Thursday 30 October 2014

Late change to anti-secrecy law to keep UK spies happy

Thursday 30 October 2014

Last-minute changes to a new law designed to end government secrecy are needed to make sure that UK spies and security forces will keep sharing information with the police in Jersey.

The new Freedom of Information (Jersey) Law comes into force on 1 January, and will give people full legal rights to find out what is being done with their money, and in their name.

But when it was drafted, a vital piece was left out – an exemption for information supplied by the secret intelligence services such as MI5 and MI6, or GCHQ.

 Without that specific exemption, there’s a danger that those organisations will not want to risk sharing information about threats and risks with the authorities in Jersey in case it gets released under the new FoI law.

A late amendment has been tabled by Chief Minister Ian Gorst to change the legislation before it comes into force. There is already an exemption for national security matters, but he wants to make sure that there is a specific rule protecting information from foreign intelligence services.

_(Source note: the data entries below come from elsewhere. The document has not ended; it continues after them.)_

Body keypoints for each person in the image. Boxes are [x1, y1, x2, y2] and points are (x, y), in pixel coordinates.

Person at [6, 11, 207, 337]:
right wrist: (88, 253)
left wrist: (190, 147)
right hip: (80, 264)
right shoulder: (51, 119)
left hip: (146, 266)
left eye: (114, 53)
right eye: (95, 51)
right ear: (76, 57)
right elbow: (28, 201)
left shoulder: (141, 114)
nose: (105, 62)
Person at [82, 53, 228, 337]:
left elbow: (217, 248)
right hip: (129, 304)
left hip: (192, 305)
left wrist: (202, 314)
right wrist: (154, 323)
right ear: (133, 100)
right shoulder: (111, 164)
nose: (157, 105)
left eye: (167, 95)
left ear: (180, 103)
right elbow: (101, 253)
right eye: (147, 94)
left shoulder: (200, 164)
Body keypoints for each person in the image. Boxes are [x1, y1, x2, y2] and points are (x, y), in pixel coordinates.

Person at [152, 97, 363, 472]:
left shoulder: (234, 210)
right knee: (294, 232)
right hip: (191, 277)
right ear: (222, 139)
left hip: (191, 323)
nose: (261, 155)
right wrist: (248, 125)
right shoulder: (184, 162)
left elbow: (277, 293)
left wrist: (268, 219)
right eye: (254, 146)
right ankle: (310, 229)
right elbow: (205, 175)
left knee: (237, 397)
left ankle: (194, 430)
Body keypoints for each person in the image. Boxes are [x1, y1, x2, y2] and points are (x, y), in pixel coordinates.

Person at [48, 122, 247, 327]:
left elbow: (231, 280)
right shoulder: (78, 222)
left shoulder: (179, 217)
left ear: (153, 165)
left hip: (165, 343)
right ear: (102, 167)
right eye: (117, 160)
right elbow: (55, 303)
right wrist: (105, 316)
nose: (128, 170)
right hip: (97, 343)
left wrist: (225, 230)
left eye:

The report accompanying the amendment states that the new rules will just copy the provisions of sections 23 and 24 of the equivalent UK law.

The report says: “The importance of Sections 23 and 24 of the U.K. Act to the U.K. Police Service and its relationship with Security Agencies is fundamental to enable secure information-sharing.

“It is considered vital that a measure designed to bring transparency to Jersey should not result in potentially straining crucial external partnerships.”